The past 24 hours at my school have been all about homeless awareness. There were speakers, a lunch, a documentary, and musical acts. A few of us camped outside the student union for the night. To quote the friend I shared a tent with, it quickly became a contest to “out-humble each other.” If we had donut snacks, someone refused to eat until morning. If three of us squeezed into a tiny tent, someone slept on a bench. I think these guys missed the point, though. It was never about simulating homelessness. That would require gang violence, hostile cops, and exposure. It’s even a bit insulting to claim that what we did mimicked homelessness.
What we did was show solidarity. We tried to say, “Someone notices. Someone wants to help. Someone cares.” It didn’t change anything – not really. It only lasted a night. It could be argued us middle-class college kids did it to assuage our own guilt.
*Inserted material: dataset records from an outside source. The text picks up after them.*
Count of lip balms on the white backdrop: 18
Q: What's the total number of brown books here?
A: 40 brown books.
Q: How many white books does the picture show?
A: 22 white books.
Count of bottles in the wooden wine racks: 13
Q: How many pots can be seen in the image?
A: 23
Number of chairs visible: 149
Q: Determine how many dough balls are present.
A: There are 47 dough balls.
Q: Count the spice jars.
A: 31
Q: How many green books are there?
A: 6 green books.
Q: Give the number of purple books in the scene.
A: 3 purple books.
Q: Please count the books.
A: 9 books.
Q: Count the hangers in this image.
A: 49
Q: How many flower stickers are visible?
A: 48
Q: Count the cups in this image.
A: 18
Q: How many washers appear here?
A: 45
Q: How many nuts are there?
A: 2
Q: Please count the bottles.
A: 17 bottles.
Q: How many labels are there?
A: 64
I don’t think so, though. Because for a few hours last night, a bunch of hipsters and geeks and activist wannabes gave a night to sitting in the cold and thinking about somebody else. It was a holy thing. We each made a decision, conscious or unconscious, that the least we could do was consider our neighbor. The homeless have been made invisible in this country, but worse, they’ve been made into subhumans. We climbed into our tents to show that it can be anyone; oily hair and dingy clothes do not take away the soul.
The homeless are not very different from us. Some are good people, some aren’t. They’re young, old, thin, fat, and every color. We can run them out of the parks and cut social services out of the budget, but that doesn’t make them disappear. They don’t need us to sleep on benches or go hungry for a night. They need their brothers and sisters to see them. So we put up tents where they had to be seen.
It may have been the best I’ve done in college.
Although your college probably has rules against it how about approaching this from outside the box. Next time propose that each of you take a homeless person (or family, if you have the room) spend the week with you in your dorm room. Do it this way in the middle of the winter and maybe save a life in the process.
Grace and peace.
That’s a fantastic idea! Unfortunately, my college doesn’t even let other students stay in a dorm room for 48 hours. Maybe the college could temporarily convert the building we’re about to tear down into a shelter, though. It’s in perfectly good condition.